START GIVEN RECORDS

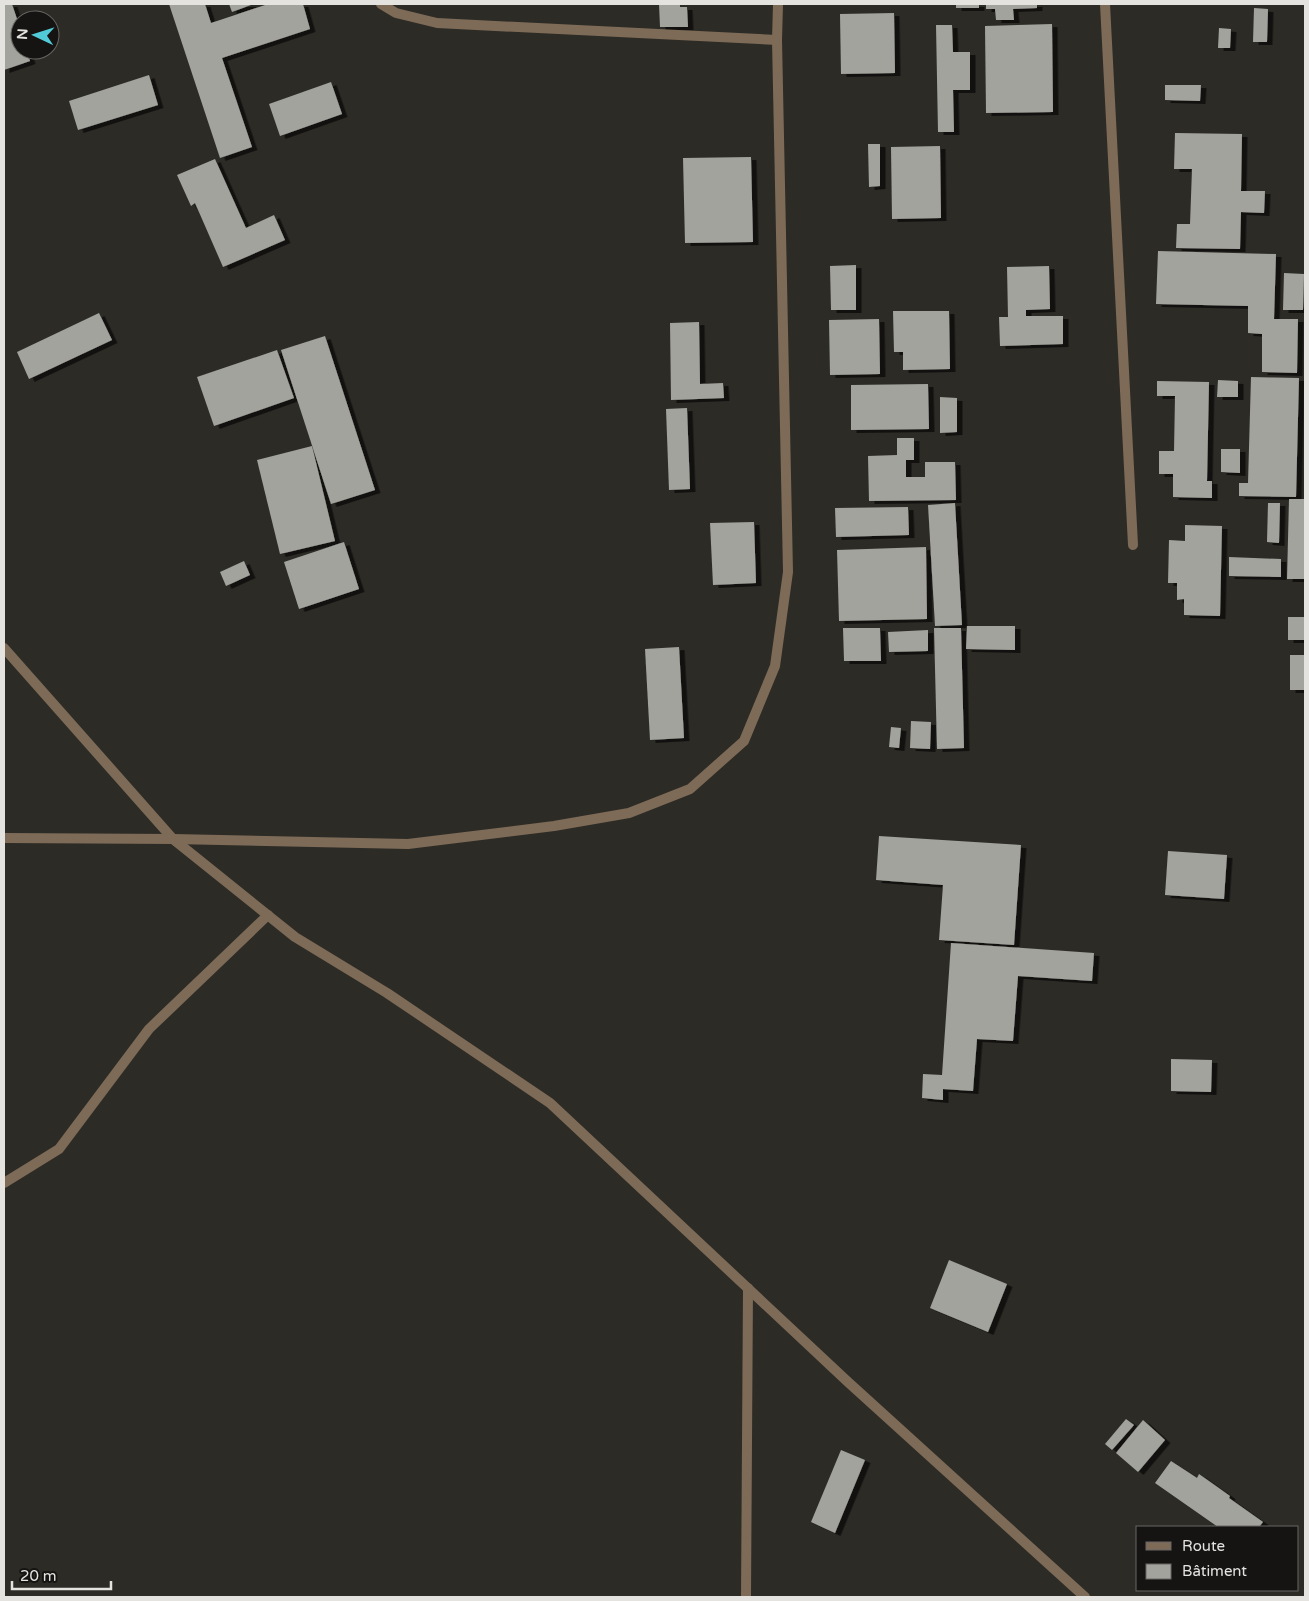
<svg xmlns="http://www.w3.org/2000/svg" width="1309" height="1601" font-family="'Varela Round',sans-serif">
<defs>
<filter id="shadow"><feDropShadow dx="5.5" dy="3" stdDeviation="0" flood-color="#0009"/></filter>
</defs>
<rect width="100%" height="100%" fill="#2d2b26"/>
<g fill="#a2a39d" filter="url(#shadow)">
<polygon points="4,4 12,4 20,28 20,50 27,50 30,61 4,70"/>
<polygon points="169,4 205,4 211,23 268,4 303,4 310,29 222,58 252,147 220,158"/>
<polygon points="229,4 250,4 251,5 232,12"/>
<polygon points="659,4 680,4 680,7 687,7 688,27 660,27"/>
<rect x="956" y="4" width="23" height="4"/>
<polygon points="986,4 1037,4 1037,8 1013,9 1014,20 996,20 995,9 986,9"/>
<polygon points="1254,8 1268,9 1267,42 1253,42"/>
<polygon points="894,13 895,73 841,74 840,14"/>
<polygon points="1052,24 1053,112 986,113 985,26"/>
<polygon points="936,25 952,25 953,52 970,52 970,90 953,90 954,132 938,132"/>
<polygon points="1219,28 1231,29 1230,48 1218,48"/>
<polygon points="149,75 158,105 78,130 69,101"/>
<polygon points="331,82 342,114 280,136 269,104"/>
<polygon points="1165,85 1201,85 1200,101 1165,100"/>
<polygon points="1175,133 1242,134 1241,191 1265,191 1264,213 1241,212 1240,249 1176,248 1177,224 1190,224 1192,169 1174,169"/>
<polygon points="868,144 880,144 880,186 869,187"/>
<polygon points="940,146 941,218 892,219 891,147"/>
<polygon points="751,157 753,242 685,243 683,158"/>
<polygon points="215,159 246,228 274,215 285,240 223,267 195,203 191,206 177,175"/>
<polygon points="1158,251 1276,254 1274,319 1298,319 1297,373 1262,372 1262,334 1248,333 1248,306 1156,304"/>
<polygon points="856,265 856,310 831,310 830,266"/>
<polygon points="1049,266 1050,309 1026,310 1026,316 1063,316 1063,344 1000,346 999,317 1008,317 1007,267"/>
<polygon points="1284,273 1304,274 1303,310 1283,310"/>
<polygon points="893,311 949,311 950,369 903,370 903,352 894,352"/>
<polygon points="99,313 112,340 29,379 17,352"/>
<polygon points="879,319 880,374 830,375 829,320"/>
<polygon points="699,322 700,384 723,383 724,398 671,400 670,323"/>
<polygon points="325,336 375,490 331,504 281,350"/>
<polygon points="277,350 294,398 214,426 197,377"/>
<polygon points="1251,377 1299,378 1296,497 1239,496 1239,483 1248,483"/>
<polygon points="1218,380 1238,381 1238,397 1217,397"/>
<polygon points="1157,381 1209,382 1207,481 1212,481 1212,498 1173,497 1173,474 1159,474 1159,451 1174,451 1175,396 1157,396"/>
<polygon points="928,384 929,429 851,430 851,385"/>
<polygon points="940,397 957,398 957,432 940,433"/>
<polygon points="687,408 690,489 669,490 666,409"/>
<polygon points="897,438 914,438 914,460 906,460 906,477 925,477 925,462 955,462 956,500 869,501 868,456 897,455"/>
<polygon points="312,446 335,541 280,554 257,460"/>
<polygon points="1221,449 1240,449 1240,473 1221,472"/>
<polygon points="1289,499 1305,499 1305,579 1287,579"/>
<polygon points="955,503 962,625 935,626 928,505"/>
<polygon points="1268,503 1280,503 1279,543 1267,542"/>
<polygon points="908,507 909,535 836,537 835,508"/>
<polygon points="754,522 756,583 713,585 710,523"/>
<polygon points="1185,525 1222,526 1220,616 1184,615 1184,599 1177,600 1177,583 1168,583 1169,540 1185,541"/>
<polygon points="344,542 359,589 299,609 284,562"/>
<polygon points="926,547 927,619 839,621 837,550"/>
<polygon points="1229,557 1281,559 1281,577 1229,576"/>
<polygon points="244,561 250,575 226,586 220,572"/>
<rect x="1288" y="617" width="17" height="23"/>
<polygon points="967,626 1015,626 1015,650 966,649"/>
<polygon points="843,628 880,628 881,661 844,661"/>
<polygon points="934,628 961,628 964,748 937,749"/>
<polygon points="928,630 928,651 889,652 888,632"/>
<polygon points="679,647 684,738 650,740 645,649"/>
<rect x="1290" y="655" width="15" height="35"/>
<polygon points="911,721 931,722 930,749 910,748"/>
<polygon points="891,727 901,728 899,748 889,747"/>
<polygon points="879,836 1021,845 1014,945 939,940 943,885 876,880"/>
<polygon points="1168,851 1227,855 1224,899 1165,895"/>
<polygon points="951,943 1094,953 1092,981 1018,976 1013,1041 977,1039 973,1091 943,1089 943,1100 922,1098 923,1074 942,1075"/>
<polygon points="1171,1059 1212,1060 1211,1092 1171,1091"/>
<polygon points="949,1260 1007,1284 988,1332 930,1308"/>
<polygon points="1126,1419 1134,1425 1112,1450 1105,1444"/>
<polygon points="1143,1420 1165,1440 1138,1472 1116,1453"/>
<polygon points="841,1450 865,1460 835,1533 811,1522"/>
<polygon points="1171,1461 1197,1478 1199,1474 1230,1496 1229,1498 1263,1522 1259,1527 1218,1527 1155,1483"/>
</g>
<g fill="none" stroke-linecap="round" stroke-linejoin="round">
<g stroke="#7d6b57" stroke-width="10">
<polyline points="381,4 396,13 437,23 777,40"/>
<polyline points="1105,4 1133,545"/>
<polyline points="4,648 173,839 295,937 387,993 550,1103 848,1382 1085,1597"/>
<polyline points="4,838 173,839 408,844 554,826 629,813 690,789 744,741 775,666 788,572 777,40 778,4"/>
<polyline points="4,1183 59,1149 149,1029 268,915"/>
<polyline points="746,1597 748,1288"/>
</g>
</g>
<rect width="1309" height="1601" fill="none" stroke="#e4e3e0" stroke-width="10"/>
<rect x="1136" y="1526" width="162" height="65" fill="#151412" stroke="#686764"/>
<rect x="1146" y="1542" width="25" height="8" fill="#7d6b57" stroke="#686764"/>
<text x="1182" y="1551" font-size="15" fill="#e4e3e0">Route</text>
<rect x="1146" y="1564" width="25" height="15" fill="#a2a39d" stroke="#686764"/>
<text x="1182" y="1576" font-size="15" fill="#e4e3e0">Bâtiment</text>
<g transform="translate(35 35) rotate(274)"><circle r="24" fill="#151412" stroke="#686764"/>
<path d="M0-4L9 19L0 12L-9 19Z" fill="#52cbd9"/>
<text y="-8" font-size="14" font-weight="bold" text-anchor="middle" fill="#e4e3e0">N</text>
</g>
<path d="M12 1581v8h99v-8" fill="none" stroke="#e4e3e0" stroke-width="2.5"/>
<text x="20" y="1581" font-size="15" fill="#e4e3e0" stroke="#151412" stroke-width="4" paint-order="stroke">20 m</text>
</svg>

END GIVEN RECORDS

- TASK -
Would you print all the entries again exactly, minus any pictures?

- TASK RESPONSE -
<svg xmlns="http://www.w3.org/2000/svg" width="1309" height="1601" font-family="'Varela Round',sans-serif">
<defs>
<filter id="shadow"><feDropShadow dx="5.5" dy="3" stdDeviation="0" flood-color="#0009"/></filter>
</defs>
<rect width="100%" height="100%" fill="#2d2b26"/>
<g fill="#a2a39d" filter="url(#shadow)">
<polygon points="4,4 12,4 20,28 20,50 27,50 30,61 4,70"/>
<polygon points="169,4 205,4 211,23 268,4 303,4 310,29 222,58 252,147 220,158"/>
<polygon points="229,4 250,4 251,5 232,12"/>
<polygon points="659,4 680,4 680,7 687,7 688,27 660,27"/>
<rect x="956" y="4" width="23" height="4"/>
<polygon points="986,4 1037,4 1037,8 1013,9 1014,20 996,20 995,9 986,9"/>
<polygon points="1254,8 1268,9 1267,42 1253,42"/>
<polygon points="894,13 895,73 841,74 840,14"/>
<polygon points="1052,24 1053,112 986,113 985,26"/>
<polygon points="936,25 952,25 953,52 970,52 970,90 953,90 954,132 938,132"/>
<polygon points="1219,28 1231,29 1230,48 1218,48"/>
<polygon points="149,75 158,105 78,130 69,101"/>
<polygon points="331,82 342,114 280,136 269,104"/>
<polygon points="1165,85 1201,85 1200,101 1165,100"/>
<polygon points="1175,133 1242,134 1241,191 1265,191 1264,213 1241,212 1240,249 1176,248 1177,224 1190,224 1192,169 1174,169"/>
<polygon points="868,144 880,144 880,186 869,187"/>
<polygon points="940,146 941,218 892,219 891,147"/>
<polygon points="751,157 753,242 685,243 683,158"/>
<polygon points="215,159 246,228 274,215 285,240 223,267 195,203 191,206 177,175"/>
<polygon points="1158,251 1276,254 1274,319 1298,319 1297,373 1262,372 1262,334 1248,333 1248,306 1156,304"/>
<polygon points="856,265 856,310 831,310 830,266"/>
<polygon points="1049,266 1050,309 1026,310 1026,316 1063,316 1063,344 1000,346 999,317 1008,317 1007,267"/>
<polygon points="1284,273 1304,274 1303,310 1283,310"/>
<polygon points="893,311 949,311 950,369 903,370 903,352 894,352"/>
<polygon points="99,313 112,340 29,379 17,352"/>
<polygon points="879,319 880,374 830,375 829,320"/>
<polygon points="699,322 700,384 723,383 724,398 671,400 670,323"/>
<polygon points="325,336 375,490 331,504 281,350"/>
<polygon points="277,350 294,398 214,426 197,377"/>
<polygon points="1251,377 1299,378 1296,497 1239,496 1239,483 1248,483"/>
<polygon points="1218,380 1238,381 1238,397 1217,397"/>
<polygon points="1157,381 1209,382 1207,481 1212,481 1212,498 1173,497 1173,474 1159,474 1159,451 1174,451 1175,396 1157,396"/>
<polygon points="928,384 929,429 851,430 851,385"/>
<polygon points="940,397 957,398 957,432 940,433"/>
<polygon points="687,408 690,489 669,490 666,409"/>
<polygon points="897,438 914,438 914,460 906,460 906,477 925,477 925,462 955,462 956,500 869,501 868,456 897,455"/>
<polygon points="312,446 335,541 280,554 257,460"/>
<polygon points="1221,449 1240,449 1240,473 1221,472"/>
<polygon points="1289,499 1305,499 1305,579 1287,579"/>
<polygon points="955,503 962,625 935,626 928,505"/>
<polygon points="1268,503 1280,503 1279,543 1267,542"/>
<polygon points="908,507 909,535 836,537 835,508"/>
<polygon points="754,522 756,583 713,585 710,523"/>
<polygon points="1185,525 1222,526 1220,616 1184,615 1184,599 1177,600 1177,583 1168,583 1169,540 1185,541"/>
<polygon points="344,542 359,589 299,609 284,562"/>
<polygon points="926,547 927,619 839,621 837,550"/>
<polygon points="1229,557 1281,559 1281,577 1229,576"/>
<polygon points="244,561 250,575 226,586 220,572"/>
<rect x="1288" y="617" width="17" height="23"/>
<polygon points="967,626 1015,626 1015,650 966,649"/>
<polygon points="843,628 880,628 881,661 844,661"/>
<polygon points="934,628 961,628 964,748 937,749"/>
<polygon points="928,630 928,651 889,652 888,632"/>
<polygon points="679,647 684,738 650,740 645,649"/>
<rect x="1290" y="655" width="15" height="35"/>
<polygon points="911,721 931,722 930,749 910,748"/>
<polygon points="891,727 901,728 899,748 889,747"/>
<polygon points="879,836 1021,845 1014,945 939,940 943,885 876,880"/>
<polygon points="1168,851 1227,855 1224,899 1165,895"/>
<polygon points="951,943 1094,953 1092,981 1018,976 1013,1041 977,1039 973,1091 943,1089 943,1100 922,1098 923,1074 942,1075"/>
<polygon points="1171,1059 1212,1060 1211,1092 1171,1091"/>
<polygon points="949,1260 1007,1284 988,1332 930,1308"/>
<polygon points="1126,1419 1134,1425 1112,1450 1105,1444"/>
<polygon points="1143,1420 1165,1440 1138,1472 1116,1453"/>
<polygon points="841,1450 865,1460 835,1533 811,1522"/>
<polygon points="1171,1461 1197,1478 1199,1474 1230,1496 1229,1498 1263,1522 1259,1527 1218,1527 1155,1483"/>
</g>
<g fill="none" stroke-linecap="round" stroke-linejoin="round">
<g stroke="#7d6b57" stroke-width="10">
<polyline points="381,4 396,13 437,23 777,40"/>
<polyline points="1105,4 1133,545"/>
<polyline points="4,648 173,839 295,937 387,993 550,1103 848,1382 1085,1597"/>
<polyline points="4,838 173,839 408,844 554,826 629,813 690,789 744,741 775,666 788,572 777,40 778,4"/>
<polyline points="4,1183 59,1149 149,1029 268,915"/>
<polyline points="746,1597 748,1288"/>
</g>
</g>
<rect width="1309" height="1601" fill="none" stroke="#e4e3e0" stroke-width="10"/>
<rect x="1136" y="1526" width="162" height="65" fill="#151412" stroke="#686764"/>
<rect x="1146" y="1542" width="25" height="8" fill="#7d6b57" stroke="#686764"/>
<text x="1182" y="1551" font-size="15" fill="#e4e3e0">Route</text>
<rect x="1146" y="1564" width="25" height="15" fill="#a2a39d" stroke="#686764"/>
<text x="1182" y="1576" font-size="15" fill="#e4e3e0">Bâtiment</text>
<g transform="translate(35 35) rotate(274)"><circle r="24" fill="#151412" stroke="#686764"/>
<path d="M0-4L9 19L0 12L-9 19Z" fill="#52cbd9"/>
<text y="-8" font-size="14" font-weight="bold" text-anchor="middle" fill="#e4e3e0">N</text>
</g>
<path d="M12 1581v8h99v-8" fill="none" stroke="#e4e3e0" stroke-width="2.5"/>
<text x="20" y="1581" font-size="15" fill="#e4e3e0" stroke="#151412" stroke-width="4" paint-order="stroke">20 m</text>
</svg>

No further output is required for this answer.